Note: For information on user logins without cookies, see Using ColdFusion security without cookies in About user security.
Using the Session scope
If you do the following, ColdFusion maintains login information in the Session scope instead of the Cookie scope:
- Enable the Session scope in the ColdFusion Administrator and the Application.cfc initialization code or cfapplication tag.
- Specify loginStorage="Session" in the Application.cfc initialization code or cfapplication tag.When ColdFusion maintains login information in the Session scope, it stores the authentication details in a Session.cfauthorization variable, and ColdFusion uses the session cookie information to identify the user. Session-based authentication has the following advantages over less persistent login storage:
- After the user logs in, the user ID and password are not passed between the server and the browser.
- The login information and the session share a single time-out. You do not have to manually synchronize sessions and logins.
- If you use server clusters, the Session scope login ID is available across the cluster.
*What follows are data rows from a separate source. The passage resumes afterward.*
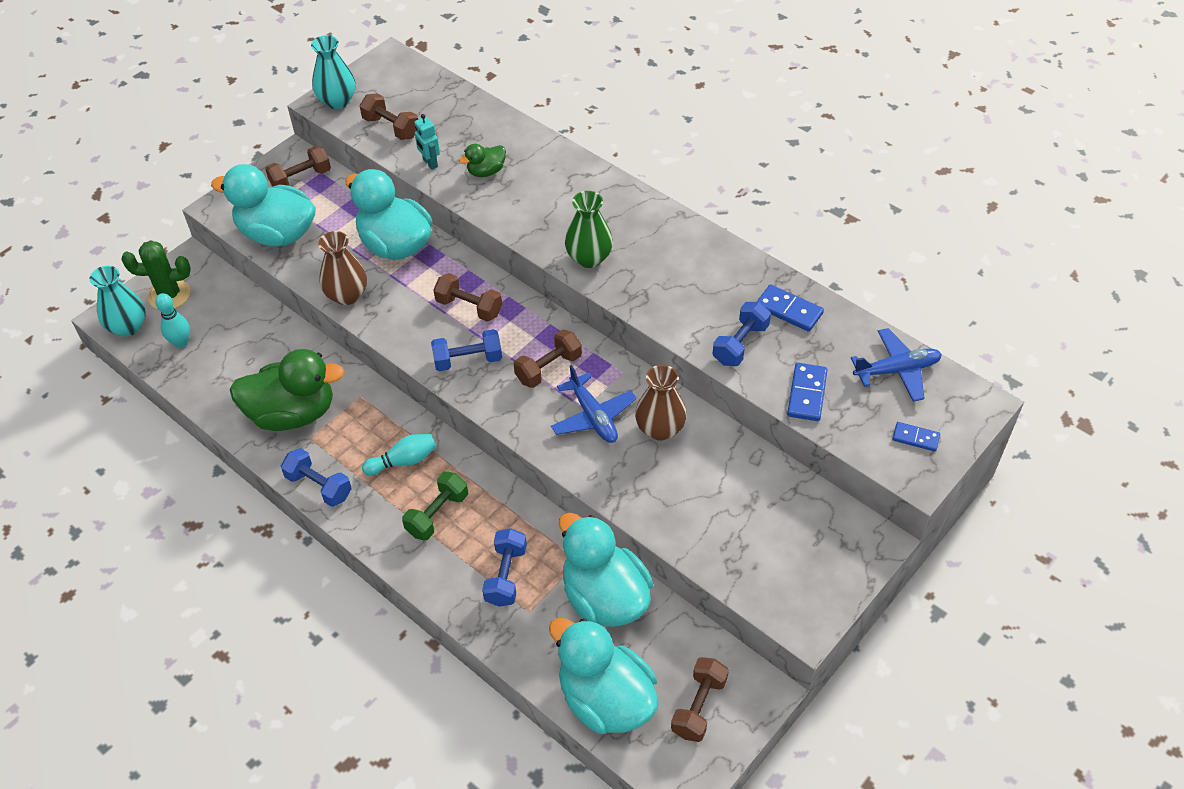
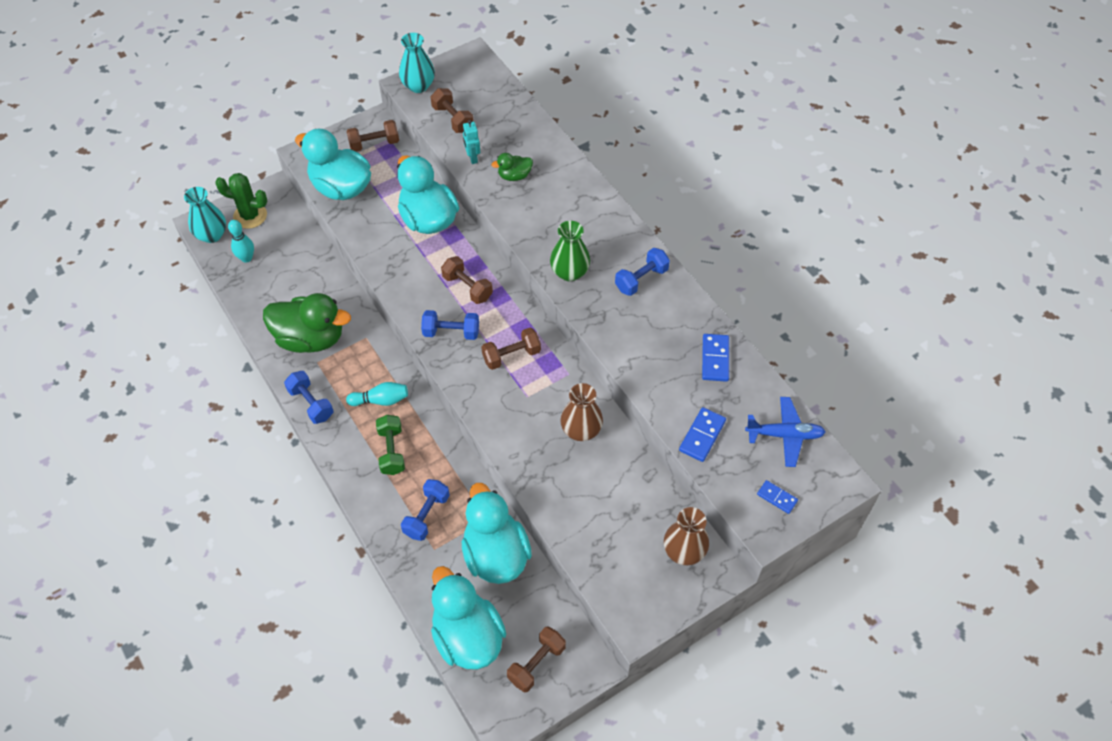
camera: 15 degrees right, 5 degrees up
brown vase [318,231,367,305] -> brown vase moved to [664,507,709,565]
green dumbbell [402,471,468,541] -> green dumbbell turned 60 degrees counterclockwise [376,415,405,475]
blue plane [551,365,637,443] -> none
blue dumbbell [713,302,771,366] -> blue dumbbell moved to [615,248,670,296]
blue domino [756,284,824,332] -> blue domino turned 45 degrees clockwise [702,334,729,382]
For more information on server clustering, see Configuring and Administering ColdFusion.
If you do not enable the Session scope, the authentication information is not kept in a persistent scope. Instead, the detailed login information is placed in a memory-only cookie (CFAUTHORIZATION_applicationName) with a base64-encoded string that contains the user name, password, and application name. The client sends this cookie to the web server each time it makes a page request while the user is logged-in. Use SSL for all page transactions to protect the user ID and password from unauthorized access.
Using ColdFusion security without cookies
Implement a limited-lifetime form of ColdFusion security if the user's browser does not support cookies. In this case you do not use the cflogin tag, only the cfloginuser tag. It is the only time you should use the cfloginuser tag outside a cflogin tag.
Without browser cookies, the effect of the cfloginuser tag is limited to a single HTTP request. Provide your own authentication mechanism and call cfloginuser on each page on which you use ColdFusion login identification.